Il 20 giugno lo dedichiamo alla visita di Yerevan. Il tempo minaccia pioggia che, poi, non ci sarà, salvo qualche goccia d’acqua. Iniziamo con la statua di 29 mt, chiamata ”Madre Armena” che troneggia, con la spada sguainata, in cima ad una collina che sovrasta la città. Quindi scendiamo in città per la visita al Matenadaran , il museo delle miniature e dei manoscritti antichi. Un ultima visita è riservata al memoriale del genocidio degli armeni ed al mausoleo del ricordo formato da 12 pilastri di basalto, posti in cerchio ed inclinati verso il centro. Alla base, un fuoco perenne. Pranziamo, in una panetteria, per meno di 5 €, con frittelle e dolci ripieni di ogni ben di Dio.
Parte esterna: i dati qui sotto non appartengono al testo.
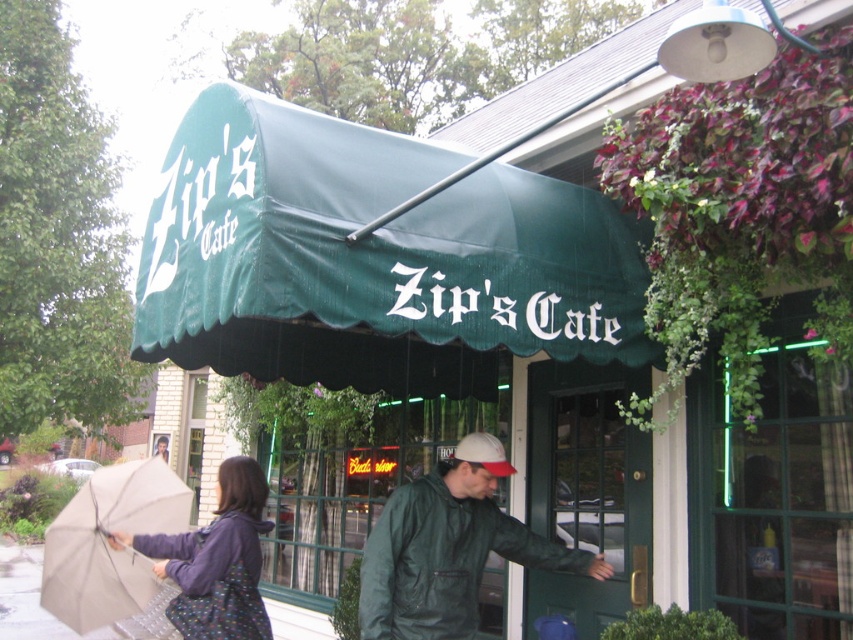
Question: Which point is closer to the camera?

Choices:
 (A) (347, 374)
 (B) (305, 595)

Answer: (A)

Question: Is beige fabric umbrella at lower left above matte purple jacket at lower left?

Choices:
 (A) yes
 (B) no

Answer: (B)

Question: Among these objects, which one is nearest to the camera?

Choices:
 (A) gray concrete pavement at lower left
 (B) beige fabric umbrella at lower left

Answer: (B)

Question: Based on their relative distances, which object is farther from the green matte jacket at center?

Choices:
 (A) matte purple jacket at lower left
 (B) green fabric awning at upper center
 (C) beige fabric umbrella at lower left

Answer: (C)

Question: Does green fabric awning at upper center appear under beige fabric umbrella at lower left?

Choices:
 (A) yes
 (B) no

Answer: (B)

Question: Can you confirm if green fabric awning at upper center is positioned below gray concrete pavement at lower left?

Choices:
 (A) yes
 (B) no

Answer: (B)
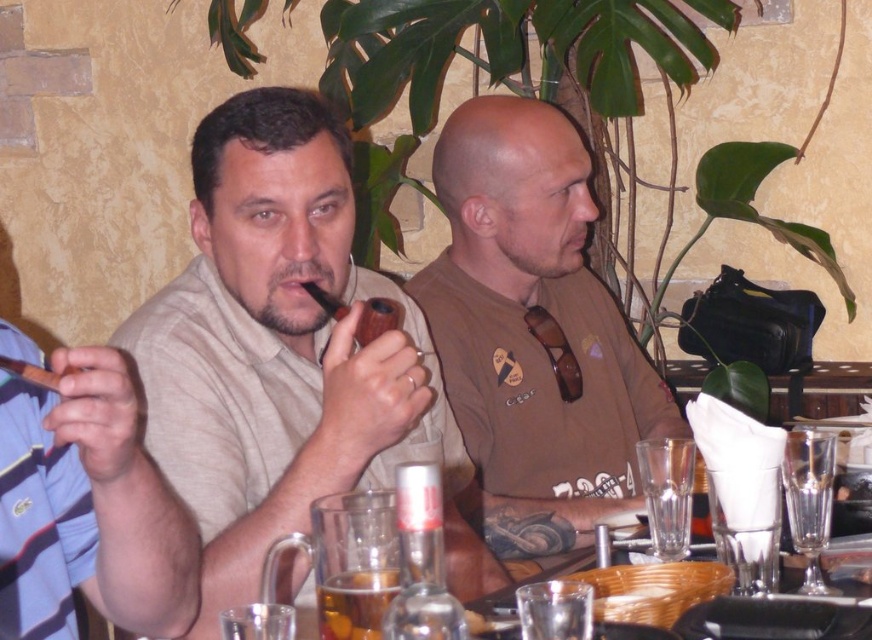
You are a photographer trying to capture a candid shot of the two men at the table. You notice two points of interest marked as point [230,467] and point [344,580]. Which point is closer to your camera lens?

Point [230,467] is further to the camera than point [344,580]. Therefore, point [230,467] is closer to the camera lens.

You are a waiter at this restaurant and need to place a 50 cm long tray between the matte brown pipe at center and the translucent glass mug at lower center. Can you fit the tray between them without moving either object?

The distance between the matte brown pipe at center and the translucent glass mug at lower center is 52.59 centimeters. Since the tray is 50 cm long, it can fit between them as the space available is slightly larger than the tray.

You are a server in a restaurant and need to place a new drink order on the table. The table has limited space between the brown wooden pipe at left and the translucent glass mug at lower center. Can you fit a coaster between them?

The brown wooden pipe at left might be wider than the translucent glass mug at lower center, so there may not be enough space to fit a coaster between them. Check the actual distance before placing the coaster.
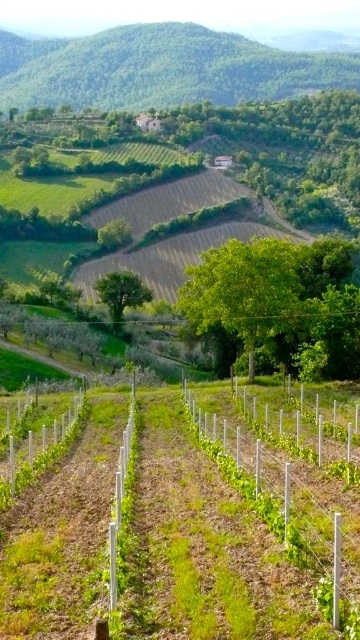
Describe the element at coordinates (160, 68) in the screenshot. The height and width of the screenshot is (640, 360). I see `green leafy hillside at upper center` at that location.

Which is in front, point (311, 52) or point (303, 532)?

Point (303, 532) is more forward.

Find the location of a particular element. This screenshot has height=640, width=360. green leafy hillside at upper center is located at coordinates (160, 68).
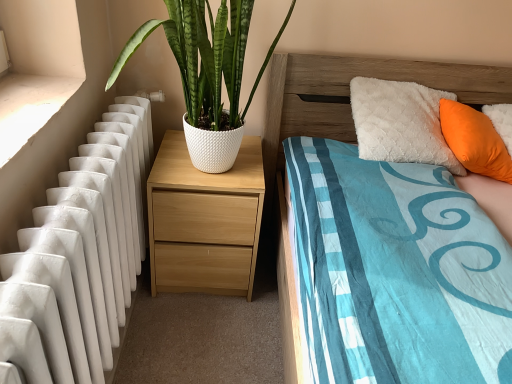
Question: Does wooden headboard at upper right have a greater height compared to light wood/texture nightstand at center?

Choices:
 (A) yes
 (B) no

Answer: (A)

Question: Does wooden headboard at upper right appear on the left side of light wood/texture nightstand at center?

Choices:
 (A) yes
 (B) no

Answer: (B)

Question: From a real-world perspective, is wooden headboard at upper right positioned over light wood/texture nightstand at center based on gravity?

Choices:
 (A) no
 (B) yes

Answer: (B)

Question: Is wooden headboard at upper right smaller than light wood/texture nightstand at center?

Choices:
 (A) no
 (B) yes

Answer: (A)

Question: From the image's perspective, is wooden headboard at upper right over light wood/texture nightstand at center?

Choices:
 (A) no
 (B) yes

Answer: (B)

Question: Is wooden headboard at upper right thinner than light wood/texture nightstand at center?

Choices:
 (A) no
 (B) yes

Answer: (B)

Question: Is white textured pot at left taller than wooden headboard at upper right?

Choices:
 (A) no
 (B) yes

Answer: (A)

Question: Does white textured pot at left appear on the left side of wooden headboard at upper right?

Choices:
 (A) yes
 (B) no

Answer: (A)

Question: Can you confirm if white textured pot at left is wider than wooden headboard at upper right?

Choices:
 (A) no
 (B) yes

Answer: (B)

Question: Is white textured pot at left further to the viewer compared to wooden headboard at upper right?

Choices:
 (A) yes
 (B) no

Answer: (B)

Question: Is white textured pot at left positioned with its back to wooden headboard at upper right?

Choices:
 (A) no
 (B) yes

Answer: (A)

Question: From the image's perspective, is white textured pot at left on wooden headboard at upper right?

Choices:
 (A) no
 (B) yes

Answer: (B)

Question: Could you tell me if light wood/texture nightstand at center is turned towards orange fabric pillow at upper right?

Choices:
 (A) yes
 (B) no

Answer: (B)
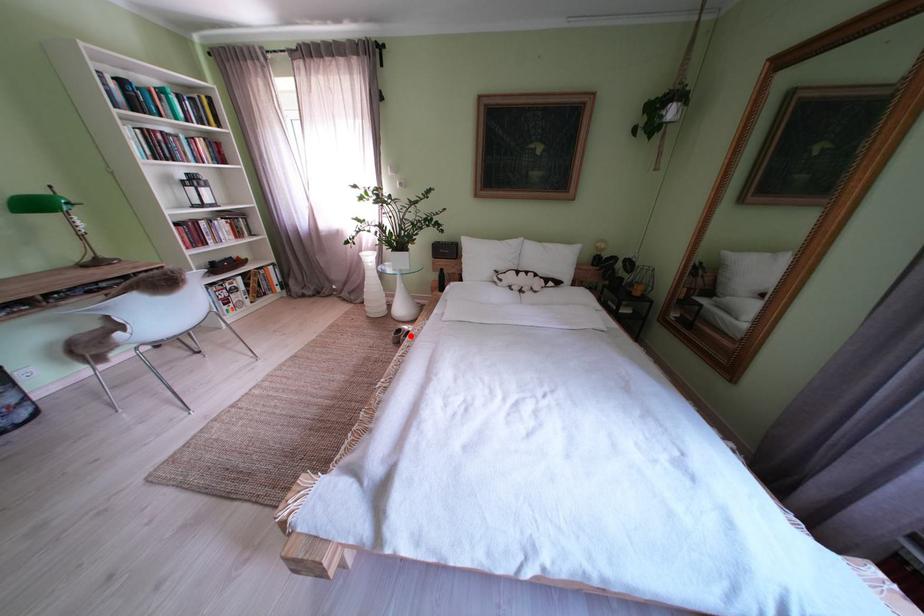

Nel pomeriggio visita alla monumentale scalinata denominata Cascade ed utilizzata come centro d’arte. Successiva immersione in un mercatino dove si vende di tutto. Unica delusione, per le donne, visti i prezzi, è di avere già comprato i souvenirs. La sera ci rechiamo allo spettacolo di luce, acqua e suoni che si tiene in piazza della Repubblica. Uno spettacolo imperdibile! Il 21 giugno ci rechiamo nella regione di Kotayk. Visitiamo prima il monastero di Geghard, dichiarato patrimonio dell’umanità, interamente scavato, dall’alto, nella roccia. Questo monastero custodiva la lancia che aveva trafitto il costato di Gesù. Un quintetto intona, per noi, canti religiosi. Quindi ci fermiamo al tempio ionico di Garnì dove ascoltiamo degli artisti che si esibiscono intonando canti appropriati al luogo. Sosta, per il pranzo, in un agriturismo dove assistiamo alla cottura del pane azzimo negli appositi forni sottoterra. Buonissimo il pane con il formaggio e le erbette arrotolate al suo interno. Il nostro viaggio volge al termine. La sera, dopo la cena, ritorniamo in piazza della Repubblica per rivedere i giochi di acqua. Breve sonnellino e ripartenza per l’Italia.
Conclusioni
L’Armenia è un Paese molto povero. Lo stipendio medio si aggira sui 200 € mensili. Di conseguenza tutti i generi di prima necessità costano poco. Per mangiare bene si spende meno di 10 €. I mezzi di trasporto sono a buon mercato. Le strade sono sconnesse e non si superano, come media, i 50 Km orari. La segnaletica stradale è quasi inesistente e, dove c’è, è incomprensibile. E’ un Paese dai grandi spazi e dagli innumerevoli monasteri. La manutenzione di quest’ultimi, purtroppo, è carente. Anche i monasteri dichiarati patrimonio dell’umanità sono in condizioni di degrado. Meta consigliata, a mio avviso, a chi ha già molto viaggiato, a chi ama la natura incontaminata, a chi ama riassaporare i sapori antichi e rituffarsi negli stili di vita anni ’50.